On 14 September 2004 the Microsoft Security Response Center is planning to release:

- One Microsoft Security Bulletin affecting Microsoft Windows, Microsoft Office, Microsoft Home, Microsoft Visual Studio, and Microsoft .NET Framework. The greatest maximum severity rating for this security update is Critical. This security update may require a restart.

- One Microsoft Security Bulletin affecting Microsoft Office. The greatest maximum severity rating for this security update is Important. This security update does not require a restart.

Although we do not anticipate any changes, the number of bulletins, products affected, restart information and severities are subject to change until released.

On 14 September 2004 the Microsoft Security Response Center is planning to release:

- One Microsoft Security Bulletin affecting Microsoft Windows, Microsoft Office, Microsoft Home, Microsoft Visual Studio, and Microsoft .NET Framework. The greatest maximum severity rating for this security update is Critical. This security update may require a restart.

- One Microsoft Security Bulletin affecting Microsoft Office. The greatest maximum severity rating for this security update is Important. This security update does not require a restart.

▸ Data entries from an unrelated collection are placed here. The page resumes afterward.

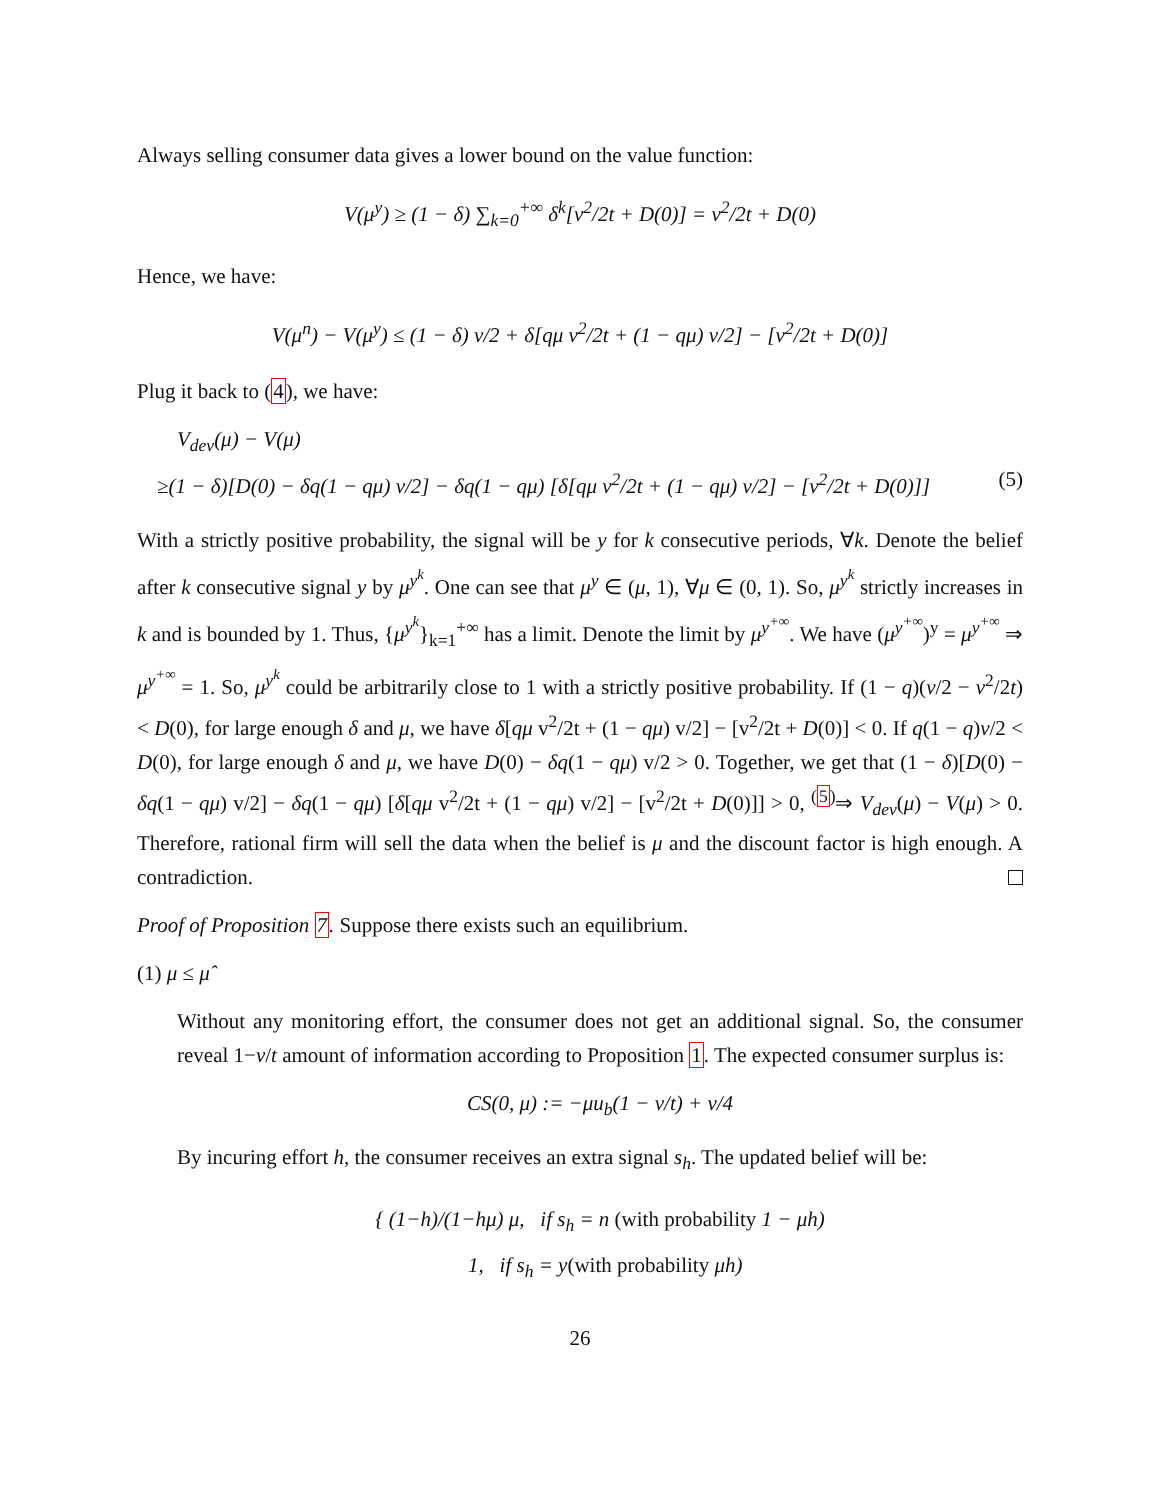Always selling consumer data gives a lower bound on the value function:
V(μ<sup>y</sup>) ≥ (1 − δ) ∑<sub>k=0</sub><sup>+∞</sup> δ<sup>k</sup>[v<sup>2</sup>/2t + D(0)] = v<sup>2</sup>/2t + D(0)
Hence, we have:
V(μ<sup>n</sup>) − V(μ<sup>y</sup>) ≤ (1 − δ) v/2 + δ[qμ v<sup>2</sup>/2t + (1 − qμ) v/2] − [v<sup>2</sup>/2t + D(0)]
Plug it back to (4), we have:
V<sub>dev</sub>(μ) − V(μ)
≥(1 − δ)[D(0) − δq(1 − qμ) v/2] − δq(1 − qμ) [δ[qμ v<sup>2</sup>/2t + (1 − qμ) v/2] − [v<sup>2</sup>/2t + D(0)]] (5)
With a strictly positive probability, the signal will be y for k consecutive periods, ∀k. Denote the belief after k consecutive signal y by μ<sup>y<sup>k</sup></sup>. One can see that μ<sup>y</sup> ∈ (μ, 1), ∀μ ∈ (0, 1). So, μ<sup>y<sup>k</sup></sup> strictly increases in k and is bounded by 1. Thus, {μ<sup>y<sup>k</sup></sup>}<sub>k=1</sub><sup>+∞</sup> has a limit. Denote the limit by μ<sup>y<sup>+∞</sup></sup>. We have (μ<sup>y<sup>+∞</sup></sup>)<sup>y</sup> = μ<sup>y<sup>+∞</sup></sup> ⇒ μ<sup>y<sup>+∞</sup></sup> = 1. So, μ<sup>y<sup>k</sup></sup> could be arbitrarily close to 1 with a strictly positive probability. If (1 − q)(v/2 − v<sup>2</sup>/2t) < D(0), for large enough δ and μ, we have δ[qμ v<sup>2</sup>/2t + (1 − qμ) v/2] − [v<sup>2</sup>/2t + D(0)] < 0. If q(1 − q)v/2 < D(0), for large enough δ and μ, we have D(0) − δq(1 − qμ) v/2 > 0. Together, we get that (1 − δ)[D(0) − δq(1 − qμ) v/2] − δq(1 − qμ) [δ[qμ v<sup>2</sup>/2t + (1 − qμ) v/2] − [v<sup>2</sup>/2t + D(0)]] > 0, <sup>(5)</sup>⇒ V<sub>dev</sub>(μ) − V(μ) > 0. Therefore, rational firm will sell the data when the belief is μ and the discount factor is high enough. A contradiction.
Proof of Proposition 7. Suppose there exists such an equilibrium.
(1) μ ≤ μ̂
Without any monitoring effort, the consumer does not get an additional signal. So, the consumer reveal 1−v/t amount of information according to Proposition 1. The expected consumer surplus is:
CS(0, μ) := −μu<sub>b</sub>(1 − v/t) + v/4
By incuring effort h, the consumer receives an extra signal s<sub>h</sub>. The updated belief will be:
{ (1−h)/(1−hμ) μ, if s<sub>h</sub> = n (with probability 1 − μh)
1, if s<sub>h</sub> = y(with probability μh)
26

Although we do not anticipate any changes, the number of bulletins, products affected, restart information and severities are subject to change until released.
Those updates are now out,
this one is listed as critical
https://www.microsoft.com/security/bulletins/200409_jpeg.mspx and affects users of windows XP who are not patched to SP2 and the following

* Windows XP
* Windows XP Service Pack 1 (SP1)
* Windows Server 2003
* Internet Explorer 6 SP1
* Office XP SP3
Note Office XP SP3 includes Word 2002, Excel 2002, Outlook 2002, PowerPoint 2002, FrontPage 2002, and Publisher 2002.
* Office 2003
Note Office 2003 includes Word 2003, Excel 2003, Outlook 2003, PowerPoint 2003, FrontPage 2003, Publisher 2003, InfoPath 2003, and OneNote 2003.
* Digital Image Pro 7.0
* Digital Image Pro 9
* Digital Image Suite 9
* Greetings 2002
* Picture It! 2002 (all versions)
* Picture It! 7.0 (all versions)
* Picture It! 9 (all versions, including Picture It! Library)
* Producer for PowerPoint (all versions)
* Project 2002 SP1 (all versions)
* Project 2003 (all versions)
* Visio 2002 SP2 (all versions)
* Visio 2003 (all versions)
* Visual Studio .NET 2002
Note Visual Studio .NET 2002 includes Visual Basic .NET Standard 2002, Visual C# .NET Standard 2002, and Visual C++ .NET Standard 2002.
* Visual Studio .NET 2003
Note Visual Studio .NET 2003 includes Visual Basic .NET Standard 2003, Visual C# .NET Standard 2003, Visual C++ .NET Standard 2003, and Visual J# .NET Standard 2003.
* .NET Framework 1.0 SP2
* .NET Framework 1.0 SDK SP2
* .NET Framework 1.1
* Platform SDK Redistributable: GDI+
There is also an update for users of MS Office 2000 and upwards
https://www.microsoft.com/security/bulletins/200409_wordperfectconverter.mspx
which is listed as an important update.

...Oh great, another buffer overflow security hole, this time with virus infected .jpeg files :mad:

http://www.theregister.co.uk/2004/09/15/windows_jpeg_bug/

And I already have the update, in fact within 2 mins of getting the email last night.

BBC report here on the latest vulnerability in M$ products. Our corporate IT guys here are on the ball though, the patch ran as I logged in this morning,

http://news.bbc.co.uk/1/hi/technology/3661678.stm

I don't know what's funnier, that M$ has been caught out again, that the BBC used a photo of Avril Lavigne to illustrate the fact that JPEGS can put viruses on your PC or that the image alt caption for Avril was 'Pop singer' ... :rofl:

In 1994 this was actually a april fools joke, and now in 2004 it is reality!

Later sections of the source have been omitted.